### What is required
Starting from the first line below, copy the whole listing exactly.
____________
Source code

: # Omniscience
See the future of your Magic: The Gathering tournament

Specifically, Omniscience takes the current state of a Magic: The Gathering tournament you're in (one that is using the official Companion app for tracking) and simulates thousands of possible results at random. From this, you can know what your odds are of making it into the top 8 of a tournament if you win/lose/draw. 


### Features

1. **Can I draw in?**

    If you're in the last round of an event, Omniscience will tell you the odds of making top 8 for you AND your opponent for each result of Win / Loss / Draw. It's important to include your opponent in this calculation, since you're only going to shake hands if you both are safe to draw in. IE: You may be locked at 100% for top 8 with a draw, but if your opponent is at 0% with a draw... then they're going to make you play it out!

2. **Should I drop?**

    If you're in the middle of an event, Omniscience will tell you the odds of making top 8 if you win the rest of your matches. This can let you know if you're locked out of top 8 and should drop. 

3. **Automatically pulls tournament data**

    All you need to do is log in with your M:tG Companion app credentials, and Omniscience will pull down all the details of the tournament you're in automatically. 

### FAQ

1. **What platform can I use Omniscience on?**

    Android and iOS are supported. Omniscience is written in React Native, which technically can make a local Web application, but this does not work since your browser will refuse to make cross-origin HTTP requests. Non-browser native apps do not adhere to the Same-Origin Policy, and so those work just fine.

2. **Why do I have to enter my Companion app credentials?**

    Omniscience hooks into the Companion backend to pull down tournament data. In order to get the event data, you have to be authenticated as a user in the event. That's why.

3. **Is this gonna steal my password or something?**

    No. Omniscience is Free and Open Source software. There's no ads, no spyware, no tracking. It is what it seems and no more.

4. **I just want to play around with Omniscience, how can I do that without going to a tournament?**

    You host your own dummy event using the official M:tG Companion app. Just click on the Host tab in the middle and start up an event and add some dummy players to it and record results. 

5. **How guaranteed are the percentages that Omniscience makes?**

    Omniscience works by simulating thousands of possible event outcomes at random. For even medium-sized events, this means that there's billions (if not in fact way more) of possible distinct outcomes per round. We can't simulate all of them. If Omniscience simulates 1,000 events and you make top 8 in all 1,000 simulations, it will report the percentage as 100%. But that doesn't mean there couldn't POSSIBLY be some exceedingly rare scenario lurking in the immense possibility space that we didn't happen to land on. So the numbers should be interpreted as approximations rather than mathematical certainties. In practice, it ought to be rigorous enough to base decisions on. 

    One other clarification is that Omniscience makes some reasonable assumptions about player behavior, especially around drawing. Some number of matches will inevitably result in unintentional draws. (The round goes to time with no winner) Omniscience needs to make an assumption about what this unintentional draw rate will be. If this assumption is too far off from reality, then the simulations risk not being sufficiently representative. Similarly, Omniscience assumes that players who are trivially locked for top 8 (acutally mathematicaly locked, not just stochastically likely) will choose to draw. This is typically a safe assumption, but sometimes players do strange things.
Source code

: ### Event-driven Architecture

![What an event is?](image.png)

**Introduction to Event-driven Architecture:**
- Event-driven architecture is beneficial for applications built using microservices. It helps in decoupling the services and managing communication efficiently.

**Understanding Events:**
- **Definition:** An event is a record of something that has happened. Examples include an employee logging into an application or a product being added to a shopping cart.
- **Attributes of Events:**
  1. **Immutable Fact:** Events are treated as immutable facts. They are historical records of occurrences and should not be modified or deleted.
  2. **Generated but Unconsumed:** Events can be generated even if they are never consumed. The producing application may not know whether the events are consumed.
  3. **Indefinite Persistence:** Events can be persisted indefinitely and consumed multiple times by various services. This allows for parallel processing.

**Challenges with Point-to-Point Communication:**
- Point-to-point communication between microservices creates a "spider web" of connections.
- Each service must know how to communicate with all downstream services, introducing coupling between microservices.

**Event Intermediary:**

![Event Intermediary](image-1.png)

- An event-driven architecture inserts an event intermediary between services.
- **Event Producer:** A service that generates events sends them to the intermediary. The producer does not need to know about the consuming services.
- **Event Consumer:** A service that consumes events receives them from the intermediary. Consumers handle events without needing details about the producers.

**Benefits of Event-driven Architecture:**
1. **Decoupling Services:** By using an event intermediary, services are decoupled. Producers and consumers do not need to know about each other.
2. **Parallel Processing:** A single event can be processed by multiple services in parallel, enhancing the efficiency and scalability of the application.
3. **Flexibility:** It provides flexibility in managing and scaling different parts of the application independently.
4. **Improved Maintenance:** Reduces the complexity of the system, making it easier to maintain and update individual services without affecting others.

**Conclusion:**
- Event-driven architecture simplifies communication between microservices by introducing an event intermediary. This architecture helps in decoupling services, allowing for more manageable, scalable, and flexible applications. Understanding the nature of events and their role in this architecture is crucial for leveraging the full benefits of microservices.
____________
### Solution to this task
Source code

: # Omniscience
See the future of your Magic: The Gathering tournament

Specifically, Omniscience takes the current state of a Magic: The Gathering tournament you're in (one that is using the official Companion app for tracking) and simulates thousands of possible results at random. From this, you can know what your odds are of making it into the top 8 of a tournament if you win/lose/draw. 


### Features

1. **Can I draw in?**

    If you're in the last round of an event, Omniscience will tell you the odds of making top 8 for you AND your opponent for each result of Win / Loss / Draw. It's important to include your opponent in this calculation, since you're only going to shake hands if you both are safe to draw in. IE: You may be locked at 100% for top 8 with a draw, but if your opponent is at 0% with a draw... then they're going to make you play it out!

2. **Should I drop?**

    If you're in the middle of an event, Omniscience will tell you the odds of making top 8 if you win the rest of your matches. This can let you know if you're locked out of top 8 and should drop. 

3. **Automatically pulls tournament data**

    All you need to do is log in with your M:tG Companion app credentials, and Omniscience will pull down all the details of the tournament you're in automatically. 

### FAQ

1. **What platform can I use Omniscience on?**

    Android and iOS are supported. Omniscience is written in React Native, which technically can make a local Web application, but this does not work since your browser will refuse to make cross-origin HTTP requests. Non-browser native apps do not adhere to the Same-Origin Policy, and so those work just fine.

2. **Why do I have to enter my Companion app credentials?**

    Omniscience hooks into the Companion backend to pull down tournament data. In order to get the event data, you have to be authenticated as a user in the event. That's why.

3. **Is this gonna steal my password or something?**

    No. Omniscience is Free and Open Source software. There's no ads, no spyware, no tracking. It is what it seems and no more.

4. **I just want to play around with Omniscience, how can I do that without going to a tournament?**

    You host your own dummy event using the official M:tG Companion app. Just click on the Host tab in the middle and start up an event and add some dummy players to it and record results. 

5. **How guaranteed are the percentages that Omniscience makes?**

    Omniscience works by simulating thousands of possible event outcomes at random. For even medium-sized events, this means that there's billions (if not in fact way more) of possible distinct outcomes per round. We can't simulate all of them. If Omniscience simulates 1,000 events and you make top 8 in all 1,000 simulations, it will report the percentage as 100%. But that doesn't mean there couldn't POSSIBLY be some exceedingly rare scenario lurking in the immense possibility space that we didn't happen to land on. So the numbers should be interpreted as approximations rather than mathematical certainties. In practice, it ought to be rigorous enough to base decisions on. 

    One other clarification is that Omniscience makes some reasonable assumptions about player behavior, especially around drawing. Some number of matches will inevitably result in unintentional draws. (The round goes to time with no winner) Omniscience needs to make an assumption about what this unintentional draw rate will be. If this assumption is too far off from reality, then the simulations risk not being sufficiently representative. Similarly, Omniscience assumes that players who are trivially locked for top 8 (acutally mathematicaly locked, not just stochastically likely) will choose to draw. This is typically a safe assumption, but sometimes players do strange things.
Source code

: ### Event-driven Architecture

![What an event is?](image.png)

**Introduction to Event-driven Architecture:**
- Event-driven architecture is beneficial for applications built using microservices. It helps in decoupling the services and managing communication efficiently.

**Understanding Events:**
- **Definition:** An event is a record of something that has happened. Examples include an employee logging into an application or a product being added to a shopping cart.
- **Attributes of Events:**
  1. **Immutable Fact:** Events are treated as immutable facts. They are historical records of occurrences and should not be modified or deleted.
  2. **Generated but Unconsumed:** Events can be generated even if they are never consumed. The producing application may not know whether the events are consumed.
  3. **Indefinite Persistence:** Events can be persisted indefinitely and consumed multiple times by various services. This allows for parallel processing.

**Challenges with Point-to-Point Communication:**
- Point-to-point communication between microservices creates a "spider web" of connections.
- Each service must know how to communicate with all downstream services, introducing coupling between microservices.

**Event Intermediary:**

![Event Intermediary](image-1.png)

- An event-driven architecture inserts an event intermediary between services.
- **Event Producer:** A service that generates events sends them to the intermediary. The producer does not need to know about the consuming services.
- **Event Consumer:** A service that consumes events receives them from the intermediary. Consumers handle events without needing details about the producers.

**Benefits of Event-driven Architecture:**
1. **Decoupling Services:** By using an event intermediary, services are decoupled. Producers and consumers do not need to know about each other.
2. **Parallel Processing:** A single event can be processed by multiple services in parallel, enhancing the efficiency and scalability of the application.
3. **Flexibility:** It provides flexibility in managing and scaling different parts of the application independently.
4. **Improved Maintenance:** Reduces the complexity of the system, making it easier to maintain and update individual services without affecting others.

**Conclusion:**
- Event-driven architecture simplifies communication between microservices by introducing an event intermediary. This architecture helps in decoupling services, allowing for more manageable, scalable, and flexible applications. Understanding the nature of events and their role in this architecture is crucial for leveraging the full benefits of microservices.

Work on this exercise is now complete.